Copy every line from the records below that carries the word "down".

Top of Records supplied

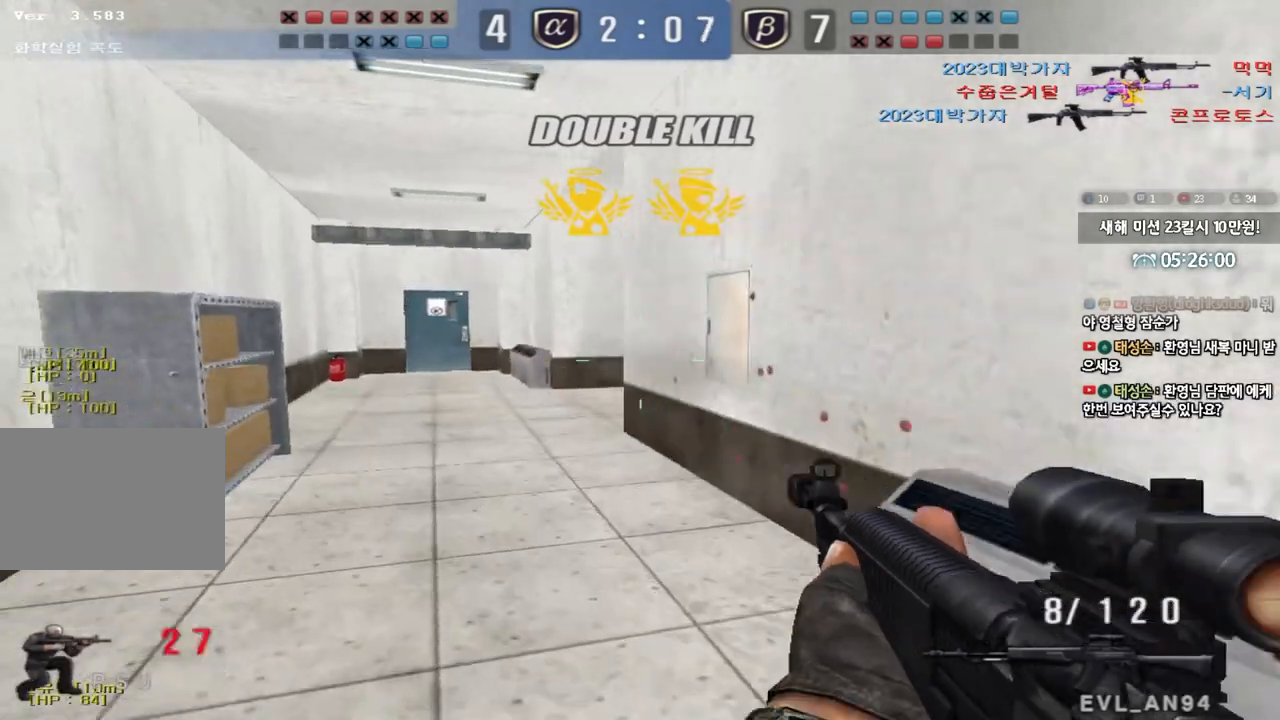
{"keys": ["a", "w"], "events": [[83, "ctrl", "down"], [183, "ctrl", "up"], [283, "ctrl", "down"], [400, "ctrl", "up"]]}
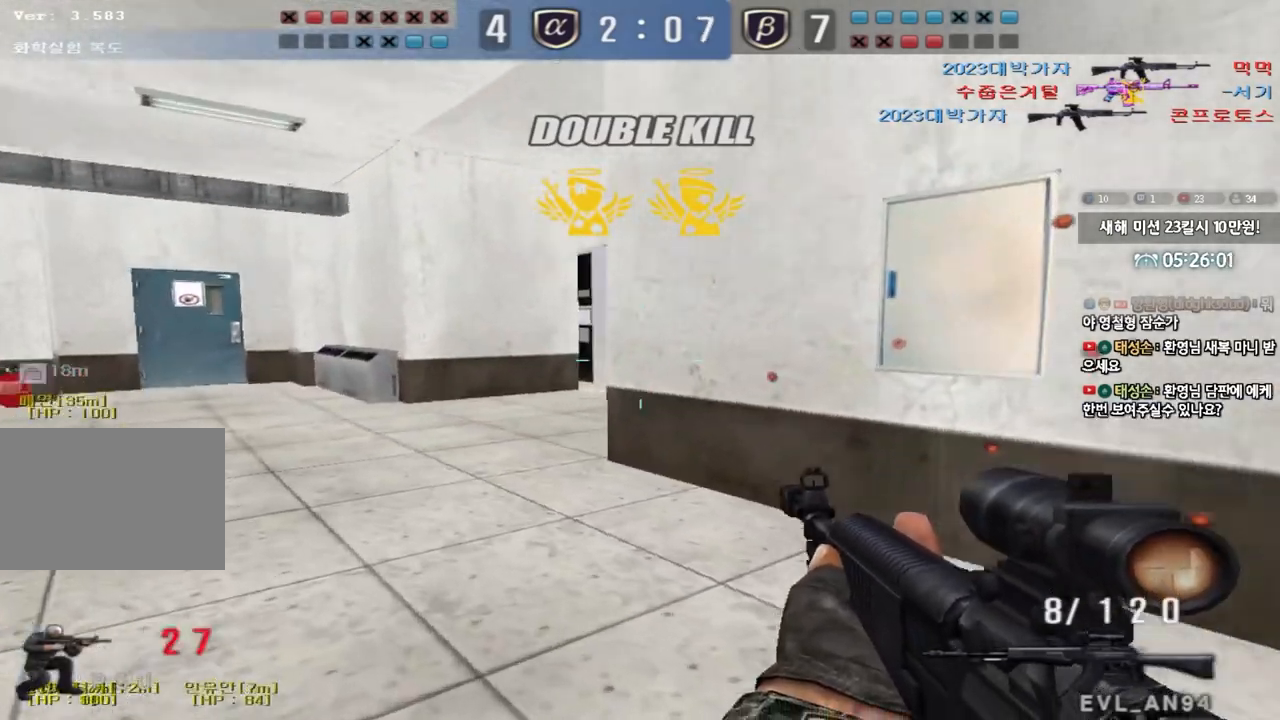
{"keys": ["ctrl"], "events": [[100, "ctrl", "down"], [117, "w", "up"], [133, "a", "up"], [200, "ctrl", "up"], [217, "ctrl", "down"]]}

Bottom of Records supplied
Top of Records supplied

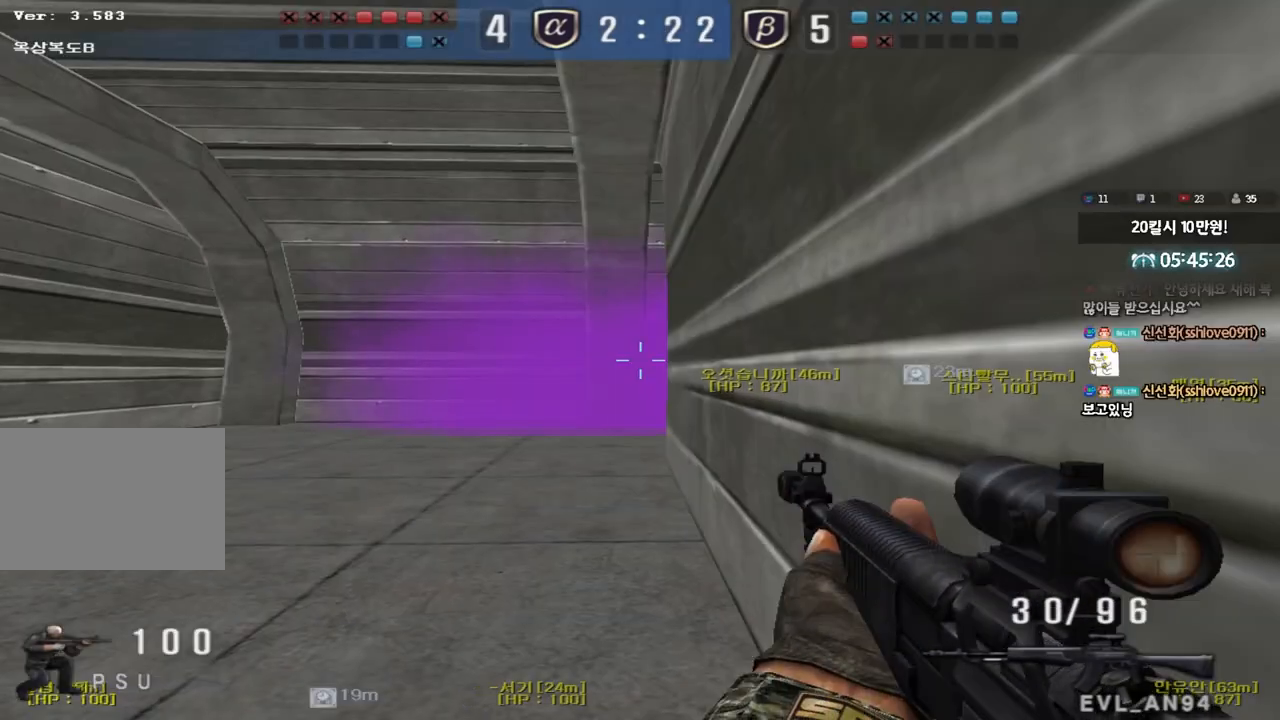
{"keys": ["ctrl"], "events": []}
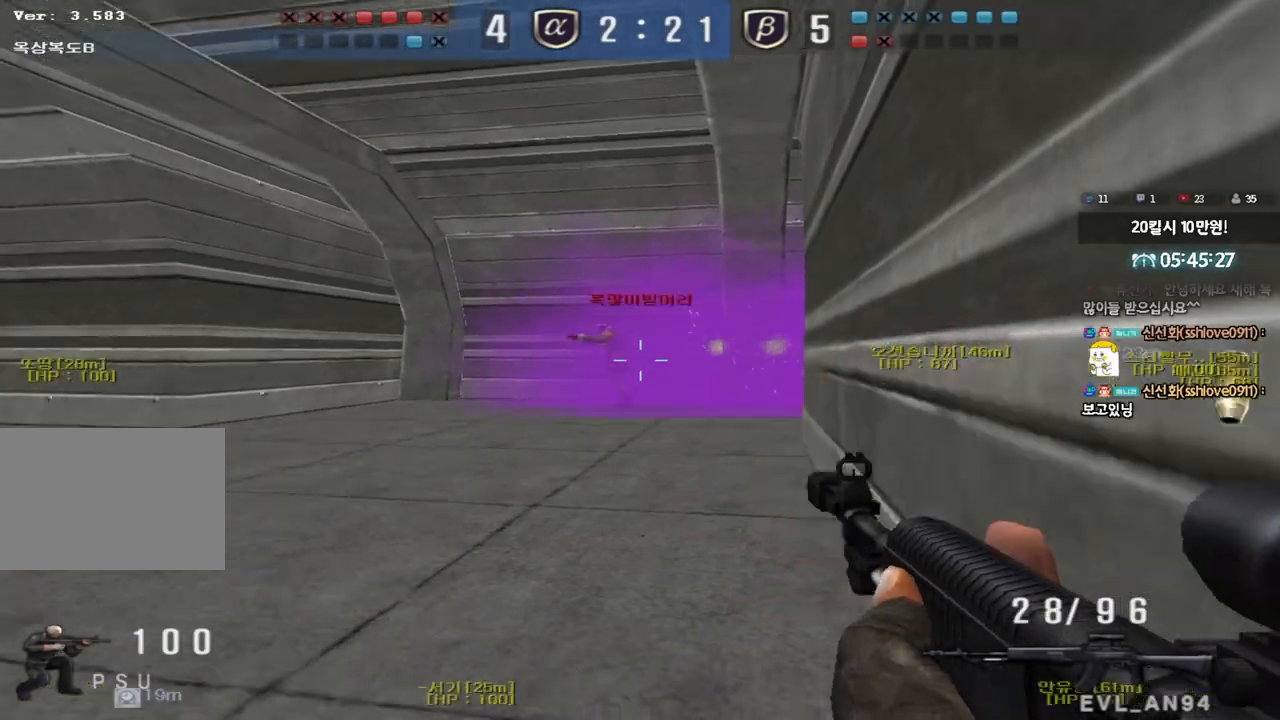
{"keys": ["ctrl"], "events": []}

Bottom of Records supplied

Exercise output:
{"keys": ["a", "w"], "events": [[83, "ctrl", "down"], [183, "ctrl", "up"], [283, "ctrl", "down"], [400, "ctrl", "up"]]}
{"keys": ["ctrl"], "events": [[100, "ctrl", "down"], [117, "w", "up"], [133, "a", "up"], [200, "ctrl", "up"], [217, "ctrl", "down"]]}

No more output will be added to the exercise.